*** Record excerpts ***

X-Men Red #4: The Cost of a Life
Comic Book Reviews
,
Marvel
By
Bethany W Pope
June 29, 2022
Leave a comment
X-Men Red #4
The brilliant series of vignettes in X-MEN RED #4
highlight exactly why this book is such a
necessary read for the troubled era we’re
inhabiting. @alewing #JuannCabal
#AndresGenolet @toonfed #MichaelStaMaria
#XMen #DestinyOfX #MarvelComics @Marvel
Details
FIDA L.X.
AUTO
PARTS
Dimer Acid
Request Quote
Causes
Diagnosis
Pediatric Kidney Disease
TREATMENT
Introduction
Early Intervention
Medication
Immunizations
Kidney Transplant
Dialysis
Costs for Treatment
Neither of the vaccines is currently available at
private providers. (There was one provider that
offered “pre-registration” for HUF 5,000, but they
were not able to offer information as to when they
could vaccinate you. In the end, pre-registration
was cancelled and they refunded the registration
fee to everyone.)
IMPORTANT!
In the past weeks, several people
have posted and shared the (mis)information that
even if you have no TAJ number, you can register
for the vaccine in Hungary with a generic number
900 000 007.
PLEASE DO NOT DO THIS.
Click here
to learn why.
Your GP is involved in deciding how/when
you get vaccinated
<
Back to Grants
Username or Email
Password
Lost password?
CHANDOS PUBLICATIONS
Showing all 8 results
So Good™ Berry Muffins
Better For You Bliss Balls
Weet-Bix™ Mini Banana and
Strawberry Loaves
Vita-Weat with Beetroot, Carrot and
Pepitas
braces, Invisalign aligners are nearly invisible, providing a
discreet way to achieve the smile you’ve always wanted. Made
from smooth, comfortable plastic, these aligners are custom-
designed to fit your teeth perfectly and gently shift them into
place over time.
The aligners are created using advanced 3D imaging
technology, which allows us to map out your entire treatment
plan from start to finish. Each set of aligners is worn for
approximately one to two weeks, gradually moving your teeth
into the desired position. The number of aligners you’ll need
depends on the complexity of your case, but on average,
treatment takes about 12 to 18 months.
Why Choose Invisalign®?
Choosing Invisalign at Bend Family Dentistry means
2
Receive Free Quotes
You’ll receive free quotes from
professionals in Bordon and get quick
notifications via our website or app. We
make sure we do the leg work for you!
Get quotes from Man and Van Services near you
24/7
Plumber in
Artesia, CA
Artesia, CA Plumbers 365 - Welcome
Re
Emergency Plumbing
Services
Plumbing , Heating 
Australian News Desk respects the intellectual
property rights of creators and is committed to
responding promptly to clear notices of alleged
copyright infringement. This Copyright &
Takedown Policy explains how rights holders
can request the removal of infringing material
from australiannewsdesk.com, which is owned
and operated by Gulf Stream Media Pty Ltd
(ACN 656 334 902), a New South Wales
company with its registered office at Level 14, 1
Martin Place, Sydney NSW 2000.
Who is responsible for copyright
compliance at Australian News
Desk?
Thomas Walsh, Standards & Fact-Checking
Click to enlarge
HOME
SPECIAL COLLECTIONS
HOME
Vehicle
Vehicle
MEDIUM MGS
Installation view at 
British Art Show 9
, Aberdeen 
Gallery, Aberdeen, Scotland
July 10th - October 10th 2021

***

**The problem**
In the data above, how many lines contain the string "that"? Answer with the number only.

**Your solution**
2